Задняя дверь вела в служебный коридор. С правой стороны наверх уходила лестница. Студень полез по ней, мы — за ним.
Было две минуты первого, а наша встреча с шефом Лайслом Келско была назначена на обеденное время — но не на время обеда. Мы же были балаганщики, а большинство людей из мира «правильных» предпочитали не портить аппетит встречей с нам подобными. Особенно те из «правильных», чьи карманы мы украдкой наполняли взятками.
Каталажка и полицейский участок размещались на первом этаже в этом крыле, но кабинет самого Келско располагался отдельно. Мы миновали шесть пролетов бетонной лестницы, прошли через пожарный выход в коридор третьего этажа, и никто не попался нам навстречу. Пол в коридоре был устлан темно-зеленым линолеумом, вытертым до яркого блеска. В воздухе витал неприятный запах какого-то дезинфицирующего средства. Пройдя по коридору три двери от заднего входа, мы вошли в личный кабинет начальника полиции. В верхней части двери было вставлено матовое стекло, на котором черными буквами по трафарету были написаны его имя и должность. Дверь была не заперта. Мы вошли внутрь.
У меня вспотели ладони.
Сердце бухало, как барабан.
Но почему, я не знал.
Независимо от того, что бы ни говорил Студень, я опасался засады. Но в этот момент меня страшило не это.
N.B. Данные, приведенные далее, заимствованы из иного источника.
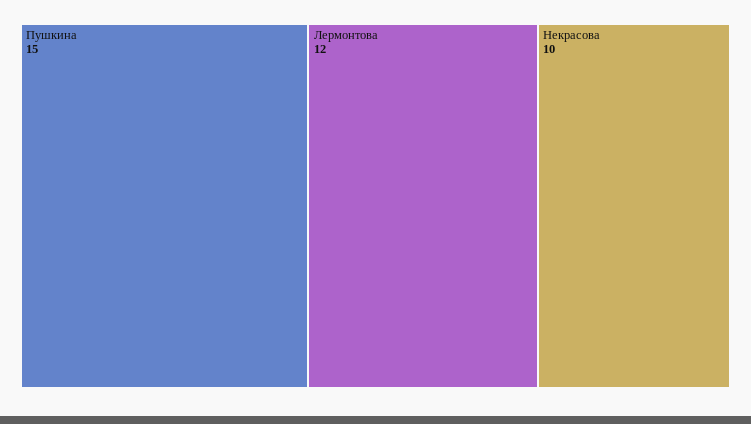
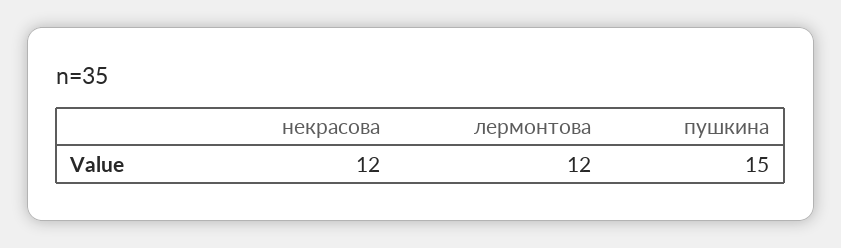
  {
    "Пушкина": 15,
    "Лермонтова": 12,
-   "Некрасова": 10
+   "Некрасова": 12
  }

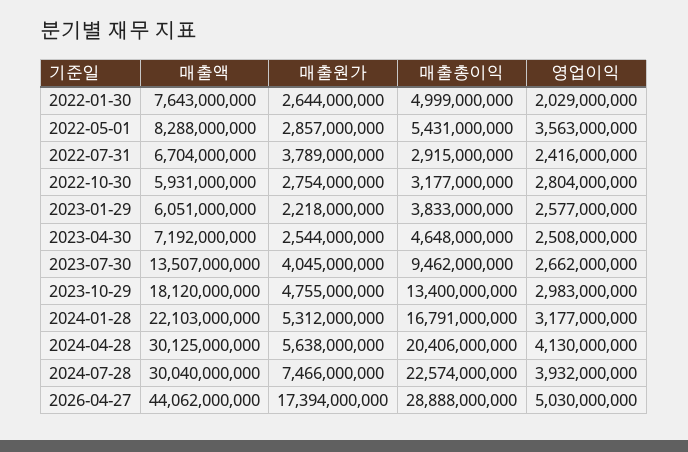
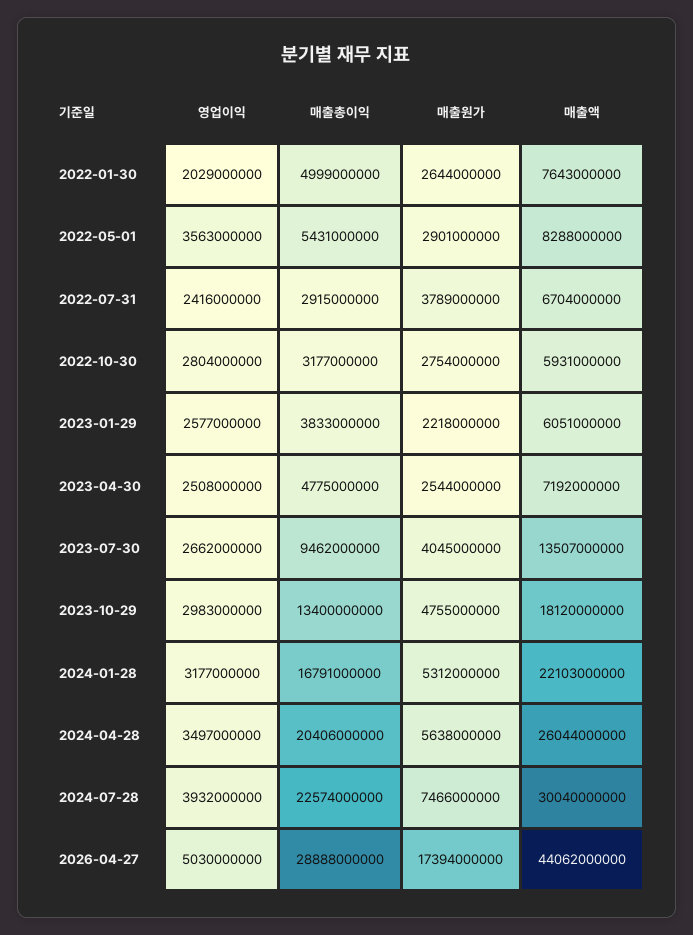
  {
    "매출액": {
      "2022-01-30": 7643000000,
      "2022-05-01": 8288000000,
      "2022-07-31": 6704000000,
      "2022-10-30": 5931000000,
      "2023-01-29": 6051000000,
      "2023-04-30": 7192000000,
      "2023-07-30": 13507000000,
      "2023-10-29": 18120000000,
      "2024-01-28": 22103000000,
-     "2024-04-28": 30125000000,
+     "2024-04-28": 26044000000,
      "2024-07-28": 30040000000,
      "2026-04-27": 44062000000
    },
    "매출원가": {
      "2022-01-30": 2644000000,
-     "2022-05-01": 2857000000,
+     "2022-05-01": 2901000000,
      "2022-07-31": 3789000000,
      "2022-10-30": 2754000000,
      "2023-01-29": 2218000000,
      "2023-04-30": 2544000000,
      "2023-07-30": 4045000000,
      "2023-10-29": 4755000000,
      "2024-01-28": 5312000000,
      "2024-04-28": 5638000000,
      "2024-07-28": 7466000000,
      "2026-04-27": 17394000000
    },
    "매출총이익": {
      "2022-01-30": 4999000000,
      "2022-05-01": 5431000000,
      "2022-07-31": 2915000000,
      "2022-10-30": 3177000000,
      "2023-01-29": 3833000000,
-     "2023-04-30": 4648000000,
+     "2023-04-30": 4775000000,
      "2023-07-30": 9462000000,
      "2023-10-29": 13400000000,
      "2024-01-28": 16791000000,
      "2024-04-28": 20406000000,
      "2024-07-28": 22574000000,
      "2026-04-27": 28888000000
    },
    "영업이익": {
      "2022-01-30": 2029000000,
      "2022-05-01": 3563000000,
      "2022-07-31": 2416000000,
      "2022-10-30": 2804000000,
      "2023-01-29": 2577000000,
      "2023-04-30": 2508000000,
      "2023-07-30": 2662000000,
      "2023-10-29": 2983000000,
      "2024-01-28": 3177000000,
-     "2024-04-28": 4130000000,
+     "2024-04-28": 3497000000,
      "2024-07-28": 3932000000,
      "2026-04-27": 5030000000
    }
  }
Что-то другое. Что-то... неуловимое...
В приемной не горела лампа, а единственное окошко возле бака с питьевой водой было зарешечено. Небо, еще утром по-летнему голубое, сейчас почти полностью уступило натиску армады темных туч, а пластины жалюзи застыли на полпути между горизонтальным и вертикальным положением, так что тусклый свет, попадавший внутрь, едва выхватывал из темноты металлические шкафчики картотеки, рабочий стол со стоящими на нем тарелкой и кофейником, пустую вешалку, огромную карту страны на стене и три деревянных стула возле одной из стен. Смутно виднелась громада стола секретарши — полный порядок на столе и никого за столом.
Лайсл Келско, очевидно, отослал секретаршу на обед пораньше, чтобы исключить возможность того, что она услышит что-либо.
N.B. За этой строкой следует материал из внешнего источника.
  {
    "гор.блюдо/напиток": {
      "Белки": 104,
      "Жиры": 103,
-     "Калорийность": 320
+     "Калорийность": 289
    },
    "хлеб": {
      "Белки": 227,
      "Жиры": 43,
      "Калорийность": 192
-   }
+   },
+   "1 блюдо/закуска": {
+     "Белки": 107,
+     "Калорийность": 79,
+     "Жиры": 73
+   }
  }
Дверь во внутренний кабинет была приоткрыта. За ней горел свет, и, надо думать, там было что-то живое. Студень без колебаний двинулся через неосвещенную комнату по направлению к этой двери. Мы последовали за ним.
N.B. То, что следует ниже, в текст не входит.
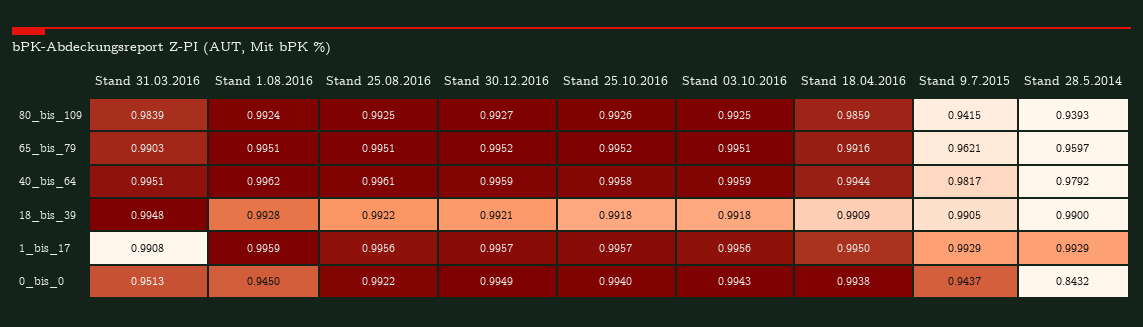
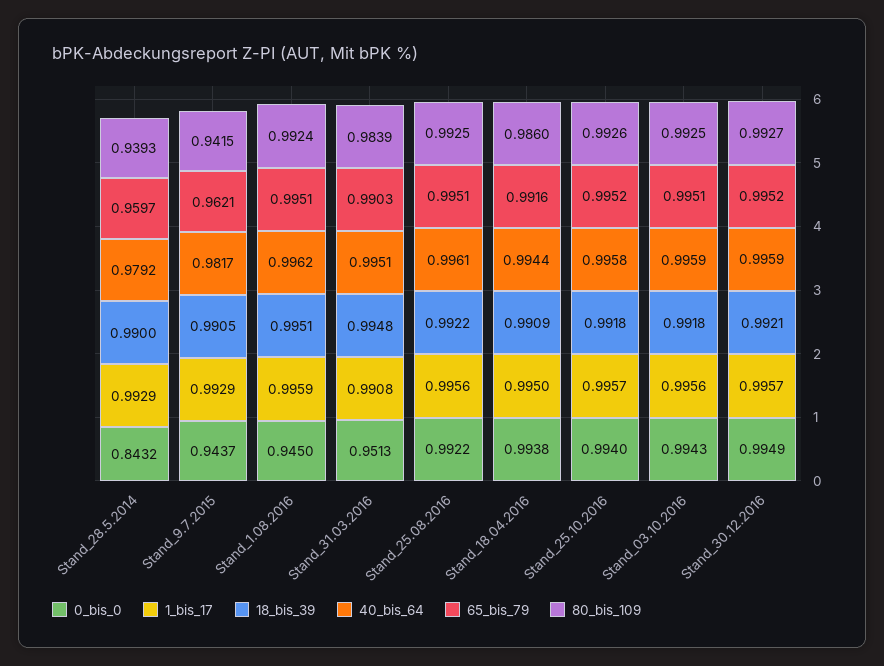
  {
    "80_bis_109": {
      "Stand 31.03.2016": 0.9839,
      "Stand 1.08.2016": 0.9924,
      "Stand 25.08.2016": 0.9925,
      "Stand 30.12.2016": 0.9927,
      "Stand 25.10.2016": 0.9926,
      "Stand 03.10.2016": 0.9925,
-     "Stand 18.04.2016": 0.9859,
+     "Stand 18.04.2016": 0.986,
      "Stand 9.7.2015": 0.9415,
      "Stand 28.5.2014": 0.9393
    },
    "65_bis_79": {
      "Stand 31.03.2016": 0.9903,
      "Stand 1.08.2016": 0.9951,
      "Stand 25.08.2016": 0.9951,
      "Stand 30.12.2016": 0.9952,
      "Stand 25.10.2016": 0.9952,
      "Stand 03.10.2016": 0.9951,
      "Stand 18.04.2016": 0.9916,
      "Stand 9.7.2015": 0.9621,
      "Stand 28.5.2014": 0.9597
    },
    "40_bis_64": {
      "Stand 31.03.2016": 0.9951,
      "Stand 1.08.2016": 0.9962,
      "Stand 25.08.2016": 0.9961,
      "Stand 30.12.2016": 0.9959,
      "Stand 25.10.2016": 0.9958,
      "Stand 03.10.2016": 0.9959,
      "Stand 18.04.2016": 0.9944,
      "Stand 9.7.2015": 0.9817,
      "Stand 28.5.2014": 0.9792
    },
    "18_bis_39": {
      "Stand 31.03.2016": 0.9948,
-     "Stand 1.08.2016": 0.9928,
+     "Stand 1.08.2016": 0.9951,
      "Stand 25.08.2016": 0.9922,
      "Stand 30.12.2016": 0.9921,
      "Stand 25.10.2016": 0.9918,
      "Stand 03.10.2016": 0.9918,
      "Stand 18.04.2016": 0.9909,
      "Stand 9.7.2015": 0.9905,
      "Stand 28.5.2014": 0.99
    },
    "1_bis_17": {
      "Stand 31.03.2016": 0.9908,
      "Stand 1.08.2016": 0.9959,
      "Stand 25.08.2016": 0.9956,
      "Stand 30.12.2016": 0.9957,
      "Stand 25.10.2016": 0.9957,
      "Stand 03.10.2016": 0.9956,
      "Stand 18.04.2016": 0.995,
      "Stand 9.7.2015": 0.9929,
      "Stand 28.5.2014": 0.9929
    },
    "0_bis_0": {
      "Stand 31.03.2016": 0.9513,
      "Stand 1.08.2016": 0.945,
      "Stand 25.08.2016": 0.9922,
      "Stand 30.12.2016": 0.9949,
      "Stand 25.10.2016": 0.994,
      "Stand 03.10.2016": 0.9943,
      "Stand 18.04.2016": 0.9938,
      "Stand 9.7.2015": 0.9437,
      "Stand 28.5.2014": 0.8432
    }
  }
Мне все сильнее сжимало грудь.
Во рту было так сухо, словно я перед этим ел пыль.
Студень легонько постучал во внутреннюю дверь. Через узкую щель донесся голос:
— Входите, входите.
Это было сказано баритоном, и даже в этих двух коротких словах слышалась спокойная властность и самодовольное превосходство.
Студень вошел внутрь, Люк — сразу за ним. Я услышал голос Студня:
— Мое почтение, шеф Келско, рад снова видеть вас. — И, когда я вошел последним, моему взору предстала на удивление простая комнатка — серые стены, белые жалюзи на окнах, простая мебель, на стенах ни одной картины или фотографии — безликая, почти как тюремная камера, а затем я увидел Келско, сидящего за большим металлическим столом и глядящего на нас с неприкрытым презрением, и у меня перехватило в горле, потому что внешность Келско была фальшивкой. Под человеческой оболочкой я увидел самого злобного гоблина, какой когда-либо попадался мне на глаза.
Мне, наверное, следовало бы догадаться, что в таком месте, как Йонтсдаун, гоблины вполне могут прийти к власти. Но мысль о людях, живущих под злобной властью этих созданий, была настолько невыносима, что я отогнал ее.